## Problem 1
According to the comment thread, what work did one commenter do before working with web clients?
## Problem 2
Extract the passage of the comment thread from "That said, as" up to and including "for OSX Lion).".

## Document text
One of the best decision makers that takes both the clients and the designers pull out of the equation is to use your site metrics.

If that big button in the middle of the homepage, yields very low click throughs, you can explain to them that it should be replaced with something that will yield higher action and in return more revenue!

I have often made decisions/suggestions that the client wasn’t keen on with the proposal of lets try it, measure its results, and adjust accordingly.

In the end, the client is (usually) paying me(us) to help them build their busine$$, not just a website. We become “trusted partners” rather than just the web guy. Once they get on board with the idea of looking measured result$, their outlook changes.

In my previous life as a mechanical engineer, designing automation equipment, the best compliment I could get is, “That looks so simple “.

The KISS principle works everywhere!

Dom Christie on June 29, 2011

Yep - great article, and reminds me of this quote by Antoine de Saint-Exupéry:

Perfection [in design] is achieved not when there is nothing more to add, but rather when there is nothing more to take away.

I was discussing this with another designer, (after talking about this effect) and we came to the conclusion that while minimalism is good, subtle effects done well (like drop shadows and gradients) can really add to the user experience. Take Apple, for example. Many of us (myself included) enjoy using Apple’s glossy interfaces, largely because the effects they use add to the experience and provide sensible visual cues.

That said, as digital designers, I don’t think we should be constantly trying to emulate real life objects. It’s not particularly creative, and I feel it doesn’t really take full advantage of the medium (I’m looking at you, iCal for OSX Lion).

Bill Kenney on June 30, 2011

@FitzHaile Thank you sir!

@Doy we all need reminders and this post also served as a reminder to myself. I am guilty as well, sometimes we just need a quick smack back into place :) I did see how fast Pepsi followed suit, I almost used them as an image sample as well but was running short on time. Thanks for reading and taking the time to comment.

@JimWyse this is so right:

In the end, the client is (usually) paying me(us) to help them build their busine$$, not just a website. We become “trusted partners” rather than just the web guy.

## The data
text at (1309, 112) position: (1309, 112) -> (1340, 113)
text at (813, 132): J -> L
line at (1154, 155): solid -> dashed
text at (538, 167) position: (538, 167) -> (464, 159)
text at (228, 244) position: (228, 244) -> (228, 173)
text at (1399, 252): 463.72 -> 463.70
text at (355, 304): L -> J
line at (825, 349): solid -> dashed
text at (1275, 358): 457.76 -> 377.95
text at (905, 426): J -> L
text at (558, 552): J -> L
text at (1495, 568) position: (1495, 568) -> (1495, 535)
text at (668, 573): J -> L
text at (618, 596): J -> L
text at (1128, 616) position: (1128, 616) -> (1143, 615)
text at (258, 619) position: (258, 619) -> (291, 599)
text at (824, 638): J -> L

## Task solution 1
The commenter worked as a mechanical engineer who designed automation equipment.

## Task solution 2
That said, as digital designers, I don’t think we should be constantly trying to emulate real life objects. It’s not particularly creative, and I feel it doesn’t really take full advantage of the medium (I’m looking at you, iCal for OSX Lion).